For her English-teaching show, the energetic blonde bounces around her Washington, DC apartment, where simple two-minute daily "webisodes" of OMG Meiyu are voiced in Mandarin before being posted on popular Chinese websites.

Fans seem delighted to hear fluent Mandarin from such an unlikely looking source, Ren Yuyang, 23, a Chinese native who produces the show, told the Post. "She looks like just what Chinese people think Americans look like," Ren said.

And even though Beinecke steps into the role of teacher, the lessons often go two ways, with Chinese viewers candidly correcting her Mandarin in the comment sections of the show.

Corrections, however, are few and far between for Beinecke, who's been studying the language for just five years. She earned her a bachelor's degree in Mandarin and public relations from Ohio University; she also had the chance to study in China, in Beijing as well as Hangzhou.

She says she was drawn to the language because of her long history of studying music, her area of interest before she began studying Mandarin. "I find Mandarin to be a very musical language. The tones are quite beautiful," she says.

In her English show, Beinecke ventures beyond the bound world of dictionary definitions, exploring words and phrases that seem more at home in a college dormitory or high school hallway.

Lessons range from modern phrases, with one lesson focused solely on the different meanings of dead ("you're dead meat" or "dead wrong") to time-tested idioms, such as "apple of my eye". In another episode, she explains the nuances behind using phrases like "silent but deadly" and "totally stinky" to refer to unpleasant odors.

Other expressions now familiar to OMG! watchers: "rocking a dress", "sweating bullets" and having a "muffin top".

So why is it important to learn US slang? "It's not just about learning the language.

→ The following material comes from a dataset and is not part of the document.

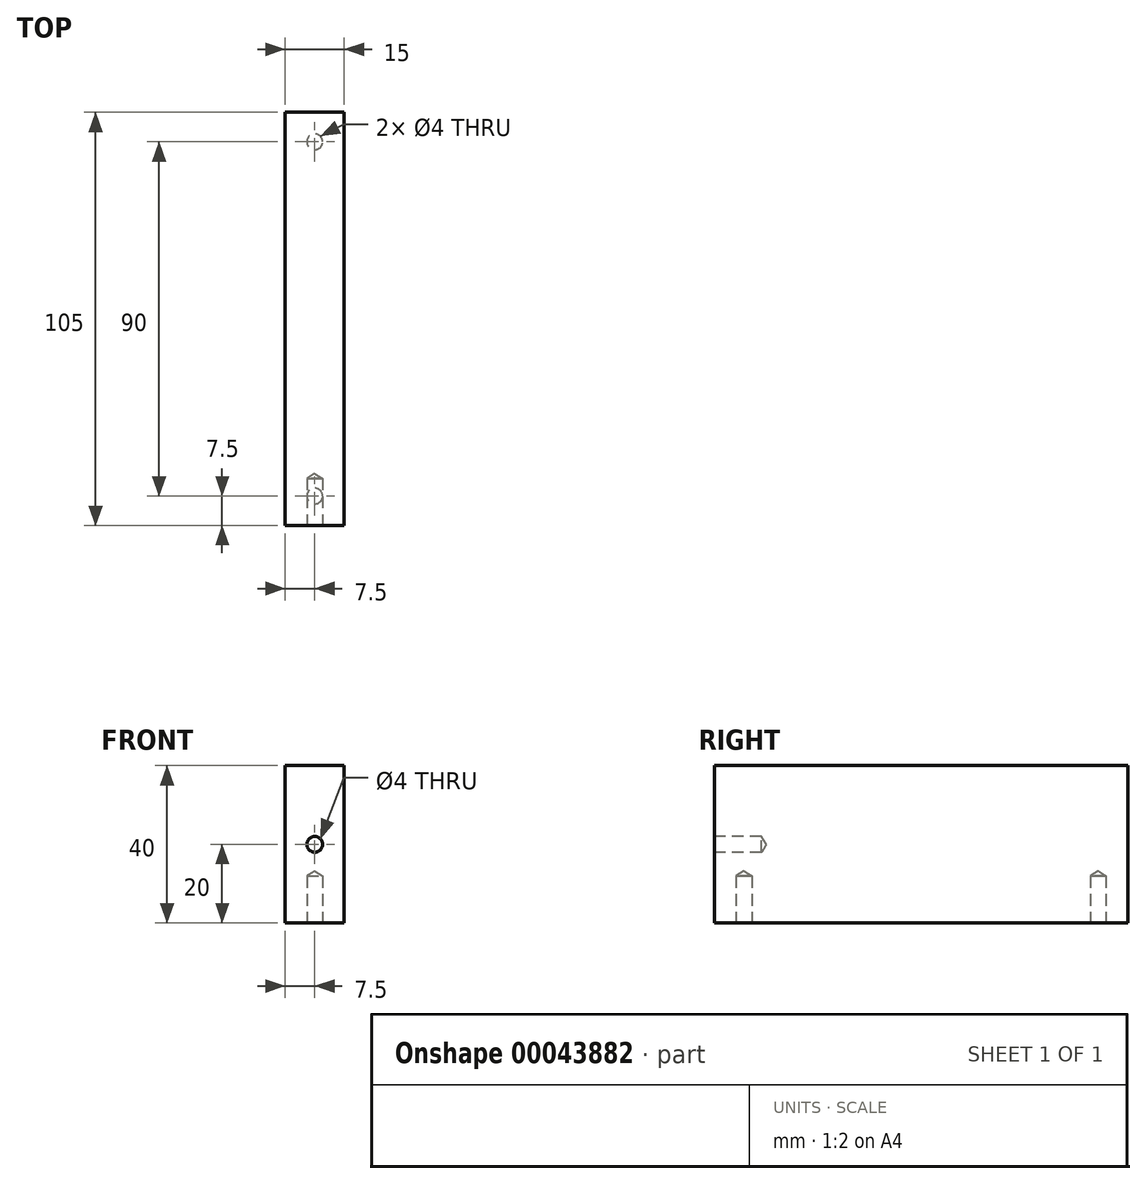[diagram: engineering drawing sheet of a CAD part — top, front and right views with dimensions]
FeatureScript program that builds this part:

I'm also teaching viewers about American culture," she tells China Daily. "These are the topics that American kids are talking about."

The platform of OMG Meiyu, which translates to "OMG American Language", has moved beyond just Weibo, Youku and YouTube. An iPhone application lets users download the latest episode.

Beinecke may be responsible for presenting the content, but she credits the swiftly growing number of online followers for much of the inspiration for the show's topics.

"Every weekend I ask them what they want to learn, and we get hundreds of answers. I don't know if this would have been as successful if I couldn't interact with the viewers personally," she says.

The simple show has attracted more than 120,000 Weibo followers, mostly teenagers and Chinese college students studying in both the US and China.

Chinese viewers know her by the name Bai Jie, a moniker given to Beinecke by her Chinese roommate while she was studying Mandarin in Hangzhou. Later she discovered there is also a Chinese porn novel called Bai Jie, which means white and pure; unfazed, she kept her name.

She actively engages her online followers in daily conversation, encouraging English comments.

Many of Beinecke's followers exhibit nothing but unbridled affection for the young host - and aren't afraid to express themselves using the slang learned in the show. Comments like "I am obsessed with @ OMG U.S. language, I dig it very much. Bai Jie is totes cool" litter her Weibo microblog account.

The show's recent rise in popularity has even pushed one follower to form an OMG Meiyu fan group on Weibo. "Our online friends are so supportive and so encouraging," Beinecke says. "They are sort of inspired to write something in English and practice what they just learned."

OMG Meiyu may have earned Beinecke a minor star status online, but the host says fame and fortune is the last thing on her mind.

"I don't know if I'm a celebrity, but I don't really know if that's my goal," she says, adding that she simply wants to share US culture.

Beinecke told the Washington Post that she recently ran into a fan, Wang Jiawei, 21, a recent immigrant from China who was working in a Taiwanese tea shop where Beinecke was filming her travel show.

"American language is quite different from what we learn (in college)", he tells her in heavily accented English. "We learn how to write papers about marketing. She teaches us how the young guys talk. Yeah, she's cool."